» TASK TO COMPLETE
Every word of the listing must be returned. Retype it exactly.

» RECORDED DATA
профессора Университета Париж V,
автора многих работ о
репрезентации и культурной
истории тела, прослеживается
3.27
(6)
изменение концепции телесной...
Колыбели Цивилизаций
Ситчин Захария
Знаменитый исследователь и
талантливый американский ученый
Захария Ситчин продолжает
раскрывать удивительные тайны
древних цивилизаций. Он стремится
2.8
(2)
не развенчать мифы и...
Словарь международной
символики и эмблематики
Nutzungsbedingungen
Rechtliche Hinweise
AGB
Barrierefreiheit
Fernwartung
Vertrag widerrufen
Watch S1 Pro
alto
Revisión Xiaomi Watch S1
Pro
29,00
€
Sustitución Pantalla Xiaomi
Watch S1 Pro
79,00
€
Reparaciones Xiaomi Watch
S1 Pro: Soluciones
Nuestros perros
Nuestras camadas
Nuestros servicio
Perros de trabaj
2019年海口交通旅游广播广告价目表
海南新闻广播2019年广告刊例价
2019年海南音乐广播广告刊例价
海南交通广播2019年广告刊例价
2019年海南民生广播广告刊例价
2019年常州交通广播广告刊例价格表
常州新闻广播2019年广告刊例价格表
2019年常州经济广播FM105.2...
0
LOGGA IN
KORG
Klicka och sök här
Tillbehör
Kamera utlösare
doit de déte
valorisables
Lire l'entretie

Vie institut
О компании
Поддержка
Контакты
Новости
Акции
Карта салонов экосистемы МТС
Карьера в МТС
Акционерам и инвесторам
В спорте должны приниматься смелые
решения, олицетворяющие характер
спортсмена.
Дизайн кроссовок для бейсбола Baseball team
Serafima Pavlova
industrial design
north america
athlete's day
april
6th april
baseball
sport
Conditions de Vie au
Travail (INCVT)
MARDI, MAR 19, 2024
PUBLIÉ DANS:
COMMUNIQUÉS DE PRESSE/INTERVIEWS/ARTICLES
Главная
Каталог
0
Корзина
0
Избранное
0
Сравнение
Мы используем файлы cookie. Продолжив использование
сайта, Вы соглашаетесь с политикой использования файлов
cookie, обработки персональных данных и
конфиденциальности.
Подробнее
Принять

» RESPONSE BOX
профессора Университета Париж V,
автора многих работ о
репрезентации и культурной
истории тела, прослеживается
3.27
(6)
изменение концепции телесной...
Колыбели Цивилизаций
Ситчин Захария
Знаменитый исследователь и
талантливый американский ученый
Захария Ситчин продолжает
раскрывать удивительные тайны
древних цивилизаций. Он стремится
2.8
(2)
не развенчать мифы и...
Словарь международной
символики и эмблематики
Nutzungsbedingungen
Rechtliche Hinweise
AGB
Barrierefreiheit
Fernwartung
Vertrag widerrufen
Watch S1 Pro
alto
Revisión Xiaomi Watch S1
Pro
29,00
€
Sustitución Pantalla Xiaomi
Watch S1 Pro
79,00
€
Reparaciones Xiaomi Watch
S1 Pro: Soluciones
Nuestros perros
Nuestras camadas
Nuestros servicio
Perros de trabaj
2019年海口交通旅游广播广告价目表
海南新闻广播2019年广告刊例价
2019年海南音乐广播广告刊例价
海南交通广播2019年广告刊例价
2019年海南民生广播广告刊例价
2019年常州交通广播广告刊例价格表
常州新闻广播2019年广告刊例价格表
2019年常州经济广播FM105.2...
0
LOGGA IN
KORG
Klicka och sök här
Tillbehör
Kamera utlösare
doit de déte
valorisables
Lire l'entretie

Vie institut
О компании
Поддержка
Контакты
Новости
Акции
Карта салонов экосистемы МТС
Карьера в МТС
Акционерам и инвесторам
В спорте должны приниматься смелые
решения, олицетворяющие характер
спортсмена.
Дизайн кроссовок для бейсбола Baseball team
Serafima Pavlova
industrial design
north america
athlete's day
april
6th april
baseball
sport
Conditions de Vie au
Travail (INCVT)
MARDI, MAR 19, 2024
PUBLIÉ DANS:
COMMUNIQUÉS DE PRESSE/INTERVIEWS/ARTICLES
Главная
Каталог
0
Корзина
0
Избранное
0
Сравнение
Мы используем файлы cookie. Продолжив использование
сайта, Вы соглашаетесь с политикой использования файлов
cookie, обработки персональных данных и
конфиденциальности.
Подробнее
Принять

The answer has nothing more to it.